**WHAT YOU HAVE TO DO**
The answer should contain only the lines from the beginning of the entries through the line that holds "13: (530, 297)", given again exactly, with no pictures.

**Collected data entries**

--- START ---

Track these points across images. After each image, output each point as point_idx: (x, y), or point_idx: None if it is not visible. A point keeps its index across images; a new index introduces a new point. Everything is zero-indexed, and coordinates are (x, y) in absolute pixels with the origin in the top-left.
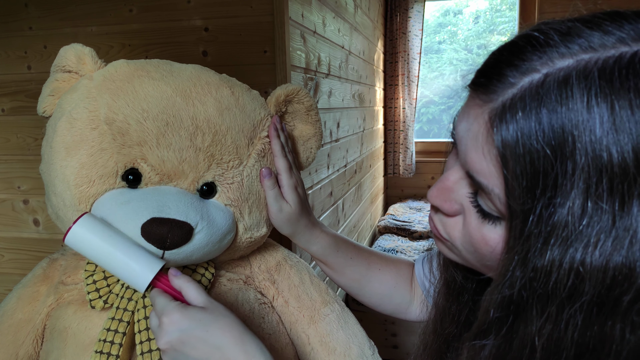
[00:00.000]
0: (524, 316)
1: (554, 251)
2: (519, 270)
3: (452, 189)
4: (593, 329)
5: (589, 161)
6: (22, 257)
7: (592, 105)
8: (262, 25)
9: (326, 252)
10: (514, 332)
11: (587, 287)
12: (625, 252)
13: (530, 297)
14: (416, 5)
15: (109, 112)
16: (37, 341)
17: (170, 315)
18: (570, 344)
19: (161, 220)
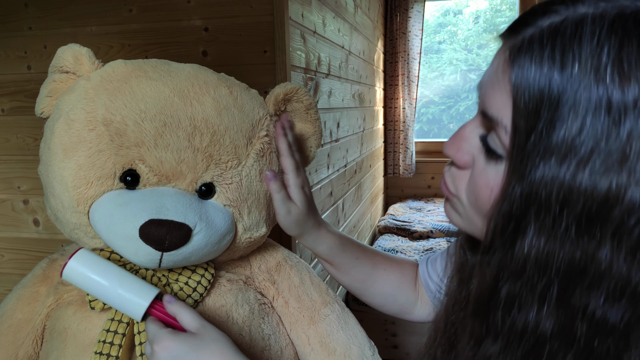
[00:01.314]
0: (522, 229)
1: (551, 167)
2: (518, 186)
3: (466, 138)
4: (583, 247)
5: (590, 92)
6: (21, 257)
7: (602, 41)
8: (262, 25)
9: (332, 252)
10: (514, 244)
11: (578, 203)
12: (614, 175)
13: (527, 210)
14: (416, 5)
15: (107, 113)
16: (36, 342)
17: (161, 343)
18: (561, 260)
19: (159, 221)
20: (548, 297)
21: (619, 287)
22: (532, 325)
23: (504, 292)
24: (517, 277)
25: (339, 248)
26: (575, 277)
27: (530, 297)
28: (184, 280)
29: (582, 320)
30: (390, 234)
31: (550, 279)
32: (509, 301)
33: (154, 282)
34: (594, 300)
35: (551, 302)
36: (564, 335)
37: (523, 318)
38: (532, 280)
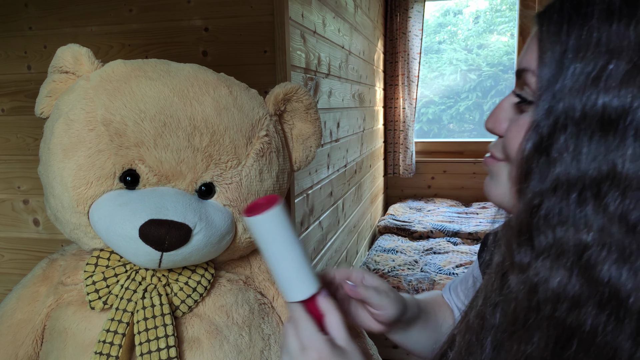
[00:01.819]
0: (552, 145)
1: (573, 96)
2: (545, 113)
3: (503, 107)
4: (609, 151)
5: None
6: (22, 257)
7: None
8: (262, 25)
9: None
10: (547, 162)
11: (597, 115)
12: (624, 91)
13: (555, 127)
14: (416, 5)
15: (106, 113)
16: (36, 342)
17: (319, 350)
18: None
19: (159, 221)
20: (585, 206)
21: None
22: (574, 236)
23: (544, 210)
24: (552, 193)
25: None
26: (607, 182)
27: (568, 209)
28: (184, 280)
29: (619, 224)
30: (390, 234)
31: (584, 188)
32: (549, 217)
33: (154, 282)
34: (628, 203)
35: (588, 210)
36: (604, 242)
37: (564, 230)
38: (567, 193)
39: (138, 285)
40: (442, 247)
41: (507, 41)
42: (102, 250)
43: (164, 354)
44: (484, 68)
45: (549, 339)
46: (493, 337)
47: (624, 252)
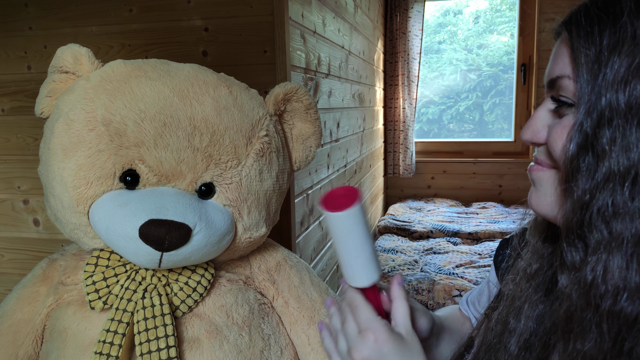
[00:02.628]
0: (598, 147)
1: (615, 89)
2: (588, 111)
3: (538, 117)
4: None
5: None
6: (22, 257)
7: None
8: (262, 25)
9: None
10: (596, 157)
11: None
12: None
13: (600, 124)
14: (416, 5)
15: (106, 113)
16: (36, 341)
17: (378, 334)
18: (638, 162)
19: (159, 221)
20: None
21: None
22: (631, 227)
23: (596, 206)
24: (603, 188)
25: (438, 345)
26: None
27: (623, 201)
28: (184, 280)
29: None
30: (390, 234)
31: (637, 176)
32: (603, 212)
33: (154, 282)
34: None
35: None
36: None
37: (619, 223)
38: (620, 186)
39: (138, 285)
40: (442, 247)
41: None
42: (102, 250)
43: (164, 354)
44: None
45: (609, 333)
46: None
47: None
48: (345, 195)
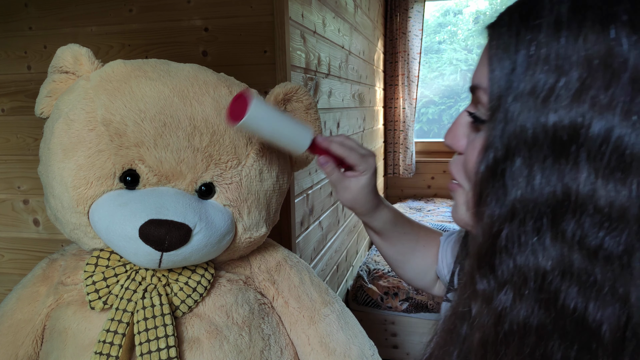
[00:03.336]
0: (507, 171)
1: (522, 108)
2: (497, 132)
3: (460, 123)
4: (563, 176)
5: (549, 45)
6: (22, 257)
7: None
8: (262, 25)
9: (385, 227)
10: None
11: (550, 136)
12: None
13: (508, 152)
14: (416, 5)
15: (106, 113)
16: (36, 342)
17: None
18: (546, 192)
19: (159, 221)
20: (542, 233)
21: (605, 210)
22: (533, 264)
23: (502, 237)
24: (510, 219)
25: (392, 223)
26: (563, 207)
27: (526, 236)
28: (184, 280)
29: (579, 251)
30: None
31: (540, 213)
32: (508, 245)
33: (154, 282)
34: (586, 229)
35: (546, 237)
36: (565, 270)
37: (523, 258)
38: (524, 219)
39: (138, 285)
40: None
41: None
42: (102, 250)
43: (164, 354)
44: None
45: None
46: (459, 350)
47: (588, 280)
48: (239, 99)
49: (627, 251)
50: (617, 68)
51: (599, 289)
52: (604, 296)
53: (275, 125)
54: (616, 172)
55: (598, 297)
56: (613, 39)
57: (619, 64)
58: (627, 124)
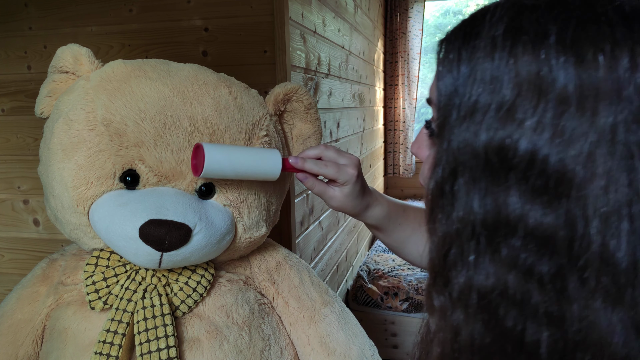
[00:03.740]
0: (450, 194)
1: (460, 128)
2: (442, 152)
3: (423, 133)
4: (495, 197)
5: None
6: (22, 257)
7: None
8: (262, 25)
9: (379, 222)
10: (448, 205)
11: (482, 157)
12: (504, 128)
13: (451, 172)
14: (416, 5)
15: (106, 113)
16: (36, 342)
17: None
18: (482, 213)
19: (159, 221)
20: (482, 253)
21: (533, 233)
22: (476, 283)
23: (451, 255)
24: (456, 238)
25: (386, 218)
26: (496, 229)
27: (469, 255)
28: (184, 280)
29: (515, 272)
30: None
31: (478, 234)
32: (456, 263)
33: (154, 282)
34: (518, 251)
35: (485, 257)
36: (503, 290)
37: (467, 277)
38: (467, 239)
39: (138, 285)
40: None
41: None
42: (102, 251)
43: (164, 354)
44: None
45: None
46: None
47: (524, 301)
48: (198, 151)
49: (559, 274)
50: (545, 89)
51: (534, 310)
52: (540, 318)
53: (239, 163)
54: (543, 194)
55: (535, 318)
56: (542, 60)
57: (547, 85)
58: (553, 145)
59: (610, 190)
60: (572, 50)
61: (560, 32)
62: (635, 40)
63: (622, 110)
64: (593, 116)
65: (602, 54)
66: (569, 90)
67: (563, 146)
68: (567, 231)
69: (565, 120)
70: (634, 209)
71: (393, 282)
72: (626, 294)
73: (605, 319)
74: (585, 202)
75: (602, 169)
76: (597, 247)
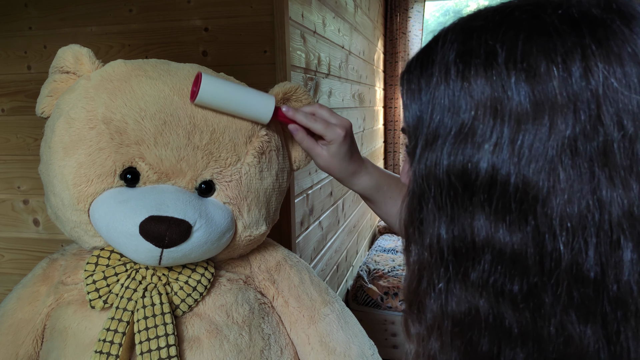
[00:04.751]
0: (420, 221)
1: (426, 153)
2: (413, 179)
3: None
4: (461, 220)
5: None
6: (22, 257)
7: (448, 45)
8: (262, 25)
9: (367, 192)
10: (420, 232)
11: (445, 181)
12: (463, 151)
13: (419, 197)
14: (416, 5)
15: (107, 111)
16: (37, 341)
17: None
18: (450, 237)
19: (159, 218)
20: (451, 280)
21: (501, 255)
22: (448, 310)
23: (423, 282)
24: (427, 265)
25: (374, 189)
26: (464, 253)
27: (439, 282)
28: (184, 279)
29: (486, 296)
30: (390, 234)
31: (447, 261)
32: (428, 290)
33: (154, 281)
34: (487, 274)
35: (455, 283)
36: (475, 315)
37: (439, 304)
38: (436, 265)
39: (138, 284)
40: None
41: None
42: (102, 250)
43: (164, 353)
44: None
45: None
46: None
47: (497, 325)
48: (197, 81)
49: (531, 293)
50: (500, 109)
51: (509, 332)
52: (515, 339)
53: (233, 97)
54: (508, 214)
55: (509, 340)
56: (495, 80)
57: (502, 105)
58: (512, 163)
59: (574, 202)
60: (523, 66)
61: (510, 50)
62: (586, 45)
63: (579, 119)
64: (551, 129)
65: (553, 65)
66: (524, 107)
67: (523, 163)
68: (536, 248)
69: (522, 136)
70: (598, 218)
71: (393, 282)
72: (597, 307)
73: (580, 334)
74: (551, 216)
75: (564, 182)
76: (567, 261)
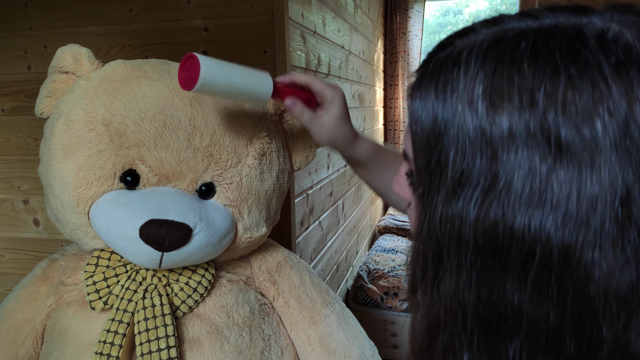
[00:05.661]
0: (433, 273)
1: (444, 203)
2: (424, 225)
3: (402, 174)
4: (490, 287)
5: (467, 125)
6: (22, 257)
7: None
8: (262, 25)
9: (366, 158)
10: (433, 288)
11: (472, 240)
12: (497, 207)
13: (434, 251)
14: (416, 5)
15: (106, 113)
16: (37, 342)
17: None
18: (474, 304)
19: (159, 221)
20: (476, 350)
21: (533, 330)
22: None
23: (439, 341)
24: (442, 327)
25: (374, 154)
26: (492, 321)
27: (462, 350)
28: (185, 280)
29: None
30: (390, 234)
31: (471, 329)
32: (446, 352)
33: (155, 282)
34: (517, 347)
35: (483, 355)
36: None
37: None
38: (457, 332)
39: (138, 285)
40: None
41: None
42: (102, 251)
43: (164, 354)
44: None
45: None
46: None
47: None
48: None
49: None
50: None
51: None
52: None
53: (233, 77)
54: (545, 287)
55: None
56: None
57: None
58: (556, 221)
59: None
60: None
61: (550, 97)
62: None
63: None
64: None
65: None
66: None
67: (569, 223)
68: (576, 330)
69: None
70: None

--- END ---

**COMPLETED TASK**
Track these points across images. After each image, output each point as point_idx: (x, y), or point_idx: None if it is not visible. A point keeps its index across images; a new index introduces a new point. Everything is zero-indexed, and coordinates are (x, y) in absolute pixels with the origin in the top-left.
[00:00.000]
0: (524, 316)
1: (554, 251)
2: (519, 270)
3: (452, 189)
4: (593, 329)
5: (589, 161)
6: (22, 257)
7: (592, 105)
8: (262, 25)
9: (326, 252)
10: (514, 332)
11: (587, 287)
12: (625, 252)
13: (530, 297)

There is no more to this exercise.